> **Excerpted text**
HealthStream Announces Third Quarter 2014 Results


NASHVILLE, Tenn. --(Business Wire)--

HealthStream, Inc. (NASDAQ: HSTM), a leading provider of workforce development and research / patient experience solutions for the healthcare industry, announced today results for the third quarter ended September 30, 2014.

Highlights:

  • Revenues of $44.5 million in the third quarter of 2014, up 32% from $33.7 million in the third quarter of 2013
  • Operating income of $4.7 million in the third quarter of 2014, up 22% from $3.9 million in the third quarter of 2013
  • Net income of $3.4 million in the third quarter of 2014, up 50% from $2.3 million in the third quarter of 2013, and earnings per share (EPS) of $0.12 per share (diluted) in the third quarter of 2014 compared to EPS of $0.08 per share (diluted) in the third quarter of 2013
  • Adjusted EBITDA1 of $7.9 million in the third quarter of 2014, up 26% from $6.3 million in the third quarter of 2013
  • New Patient Interview Center in Nashville announced

Financial Results:

Third Quarter 2014 Compared to Third Quarter 2013

Revenues for the third quarter of 2014 increased by $10.9 million, or 32 percent, to $44.5 million, compared to $33.7 million for the third quarter of 2013.

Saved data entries
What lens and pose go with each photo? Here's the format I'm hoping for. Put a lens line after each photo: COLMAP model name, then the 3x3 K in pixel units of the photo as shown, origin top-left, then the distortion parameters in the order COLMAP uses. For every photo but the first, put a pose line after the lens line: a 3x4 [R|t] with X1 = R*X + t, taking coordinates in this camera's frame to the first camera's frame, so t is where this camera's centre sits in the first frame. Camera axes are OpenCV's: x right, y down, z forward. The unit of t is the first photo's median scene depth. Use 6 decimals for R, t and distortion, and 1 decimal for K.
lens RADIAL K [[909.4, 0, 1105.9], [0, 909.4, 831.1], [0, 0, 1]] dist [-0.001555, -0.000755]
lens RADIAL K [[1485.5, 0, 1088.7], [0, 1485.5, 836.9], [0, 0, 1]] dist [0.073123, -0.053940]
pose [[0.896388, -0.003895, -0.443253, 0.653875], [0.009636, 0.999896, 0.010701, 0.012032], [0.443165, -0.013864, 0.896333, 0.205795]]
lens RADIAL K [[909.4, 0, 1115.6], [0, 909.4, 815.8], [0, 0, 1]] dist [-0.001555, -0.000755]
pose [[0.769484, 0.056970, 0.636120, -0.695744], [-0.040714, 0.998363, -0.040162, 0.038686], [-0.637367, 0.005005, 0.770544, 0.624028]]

> **Check your understanding**
1) Reproduce the passage of the HealthStream earnings release starting with "HealthStream, Inc. (NASDAQ: HSTM), a" and going on through "September 30, 2014.".
2) According to the HealthStream earnings release, what net income did the company report for the third quarter of 2014?
3) Go on with the HealthStream earnings release from where it stops.

> **Activity answers**
1)
HealthStream, Inc. (NASDAQ: HSTM), a leading provider of workforce development and research / patient experience solutions for the healthcare industry, announced today results for the third quarter ended September 30, 2014.

2) $3.4 million

3)
Revenues from our HealthStream Workforce Development Solutions segment increased by $9.7 million, or 37 percent, when compared to the third quarter of 2013. Revenues from our subscription-based solutions increased by approximately $9.3 million, or 38 percent, over the prior year third quarter due to a higher number of subscribers and more courseware consumption by subscribers. Revenues in the third quarter of 2014 were positively influenced by courseware subscriptions associated with, among other products, ICD-10-readiness training. Revenues from ICD-10-readiness training products were approximately $7.4 million in the third quarter of 2014, compared to $3.9 million in the prior year third quarter. In addition, revenues from the Health Care Compliance Strategies, Inc. (HCCS) acquisition, consummated on March 3, 2014, were approximately $1.9 million during the third quarter of 2014.

Revenues from our HealthStream Research / Patient Experience Solutions segment increased by $1.2 million, or 16 percent, when compared to the third quarter of 2013. Revenues from Patient Insights™ surveys-a survey research product that generates recurring revenues-increased by $378,000, or seven percent, when compared to the third quarter of 2013. Revenues from other surveys, which are conducted on annual or bi-annual cycles, increased by $156,000 over the third quarter of 2013. Revenues from the Baptist Leadership Group (BLG) acquisition, consummated on September 9, 2013, were $870,000 during the third quarter of 2014 compared to $252,000 during the third quarter of 2013.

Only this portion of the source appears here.